Lentil Soup with Zucchini and Broccoli

This is one of my aunt’s recipes, a variation of the classic Lebanese lemony lentil soup. She usually makes it with zucchini only, but I had some broccoli on hand and decided to add it in.
Lentil Soup with Zucchini and Broccoli
This is one of my aunt’s recipes, a variation of the classic Lebanese lemony lentil soup. She usually makes it with zucchini only, but I had some broccoli on hand and decided to add it in.
Steps
- 1
Pick through the lentils and rinse them. Clean and wash the zucchini, then cut into small cubes. Cut the broccoli into small pieces. Peel and dice the onions. Peel and crush the garlic.
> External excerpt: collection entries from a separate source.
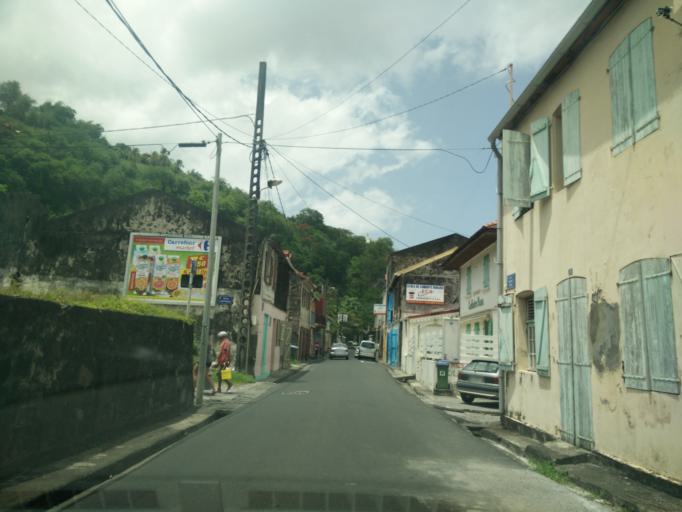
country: MQ
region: Martinique
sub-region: Martinique
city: Saint-Pierre
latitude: 14.7385
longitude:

Squeeze the lemons for juice.
- 2
Place the lentils, zucchini, and broccoli in a large pot. Add enough water to cover them, plus a little extra. When it comes to a boil, add salt and cumin, reduce the heat, and let simmer. Meanwhile, sauté the onions in a little oil until golden. When the vegetables are cooked, add the sautéed onions, garlic, and dried mint to the pot. Boil everything together for 5 minutes.
- 3
Dissolve the flour in 1/2 cup (120 ml) cold water, then add it to the pot while stirring quickly to prevent lumps. Let the soup boil for a few more minutes. For the final step, add the lemon juice and boil for a few more minutes, then turn off the heat.
- 4
Serve hot or cold, as you prefer. Enjoy!